Interview with the Iranian artist Parastou Forouhar
Every year the Iranian artist Parastou Forouhar holds a ceremony in Tehran to commemorate her parents′ murder by the regime. Accused of propaganda against the system, she′s now on trial herself – for artwork that the regime considers "insults the sacred".
Iranian artist Parastou Forouhar (photo: picture-alliance/dpa). Courtesy Qantara. |
Ms Forouhar, you fly to Tehran every autumn to hold a memorial ceremony for your murdered parents. This year, your passport was confiscated as soon as you landed. Were you surprised?
Parastou Forouhar: I might have expected it; I′m being tried in Tehran this year. In the past, I have always had to attend a hearing on entering Iran. Usually at the intelligence ministry, sometimes with other organs that are also part of the security apparatus. They′d try to influence me – I′d be threatened, confronted with allegations I was stirring up counter-revolution.

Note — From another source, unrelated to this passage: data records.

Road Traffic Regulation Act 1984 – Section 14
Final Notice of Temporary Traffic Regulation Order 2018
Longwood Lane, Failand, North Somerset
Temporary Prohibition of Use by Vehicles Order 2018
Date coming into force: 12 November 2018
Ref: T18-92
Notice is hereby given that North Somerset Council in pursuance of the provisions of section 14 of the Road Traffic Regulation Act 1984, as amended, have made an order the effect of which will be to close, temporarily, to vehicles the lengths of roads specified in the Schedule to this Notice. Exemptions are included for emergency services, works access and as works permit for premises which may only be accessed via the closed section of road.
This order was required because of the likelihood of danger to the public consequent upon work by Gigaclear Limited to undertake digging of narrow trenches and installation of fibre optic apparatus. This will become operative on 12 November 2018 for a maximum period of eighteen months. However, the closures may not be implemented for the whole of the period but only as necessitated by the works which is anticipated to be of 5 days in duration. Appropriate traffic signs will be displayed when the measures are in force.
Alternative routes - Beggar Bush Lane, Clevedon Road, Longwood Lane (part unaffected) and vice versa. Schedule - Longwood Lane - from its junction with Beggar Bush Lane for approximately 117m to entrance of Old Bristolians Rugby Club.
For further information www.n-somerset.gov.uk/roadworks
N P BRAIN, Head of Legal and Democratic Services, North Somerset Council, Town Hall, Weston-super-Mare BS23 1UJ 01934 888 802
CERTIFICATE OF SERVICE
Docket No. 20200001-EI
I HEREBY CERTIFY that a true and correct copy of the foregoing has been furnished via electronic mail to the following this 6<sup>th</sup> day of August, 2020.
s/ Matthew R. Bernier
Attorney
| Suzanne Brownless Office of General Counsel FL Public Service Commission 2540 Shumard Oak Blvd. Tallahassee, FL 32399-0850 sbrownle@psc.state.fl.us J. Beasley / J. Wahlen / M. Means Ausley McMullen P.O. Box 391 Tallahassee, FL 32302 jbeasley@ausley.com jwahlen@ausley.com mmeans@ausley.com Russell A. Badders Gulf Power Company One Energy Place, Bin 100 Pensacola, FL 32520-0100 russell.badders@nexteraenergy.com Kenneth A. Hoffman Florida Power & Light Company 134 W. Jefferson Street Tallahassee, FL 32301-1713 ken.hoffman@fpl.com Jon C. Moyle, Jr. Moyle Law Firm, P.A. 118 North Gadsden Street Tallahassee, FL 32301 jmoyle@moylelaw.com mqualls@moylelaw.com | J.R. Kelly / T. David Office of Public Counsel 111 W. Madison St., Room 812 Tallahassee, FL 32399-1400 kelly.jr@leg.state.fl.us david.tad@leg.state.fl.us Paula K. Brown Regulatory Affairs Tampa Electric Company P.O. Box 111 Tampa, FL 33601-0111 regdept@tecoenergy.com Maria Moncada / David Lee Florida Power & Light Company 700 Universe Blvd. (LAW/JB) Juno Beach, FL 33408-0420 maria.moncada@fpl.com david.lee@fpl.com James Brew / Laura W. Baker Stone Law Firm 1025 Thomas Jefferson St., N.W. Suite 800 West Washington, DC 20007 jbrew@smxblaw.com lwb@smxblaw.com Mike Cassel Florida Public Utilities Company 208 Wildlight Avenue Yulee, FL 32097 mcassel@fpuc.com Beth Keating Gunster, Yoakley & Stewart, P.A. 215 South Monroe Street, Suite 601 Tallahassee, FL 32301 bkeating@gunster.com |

Yet that was always related to the memorial event for your parents, who were murdered by the regime nearly twenty years ago.
Forouhar: Indeed. My parents were prominent opposition politicians, Dariush and Parvaneh Forouhar. They were dissidents, secular democrats who campaigned for democratic structures in the Shah′s times and then later in the Islamic Republic. They were attacked on 22 November 1998 by 18 officers from the Islamic Republic′s ministry of intelligence, who brutally murdered them. And they were not the only ones: two wonderful writers, two activists, a poet and his son were also murdered at the same time. These crimes became known as the "chain murders". The public felt deeply violated; thousands of people attended my parents′ funeral – the figure reported by the BBC was 25,000. The funeral march turned into a protest for dissident rights.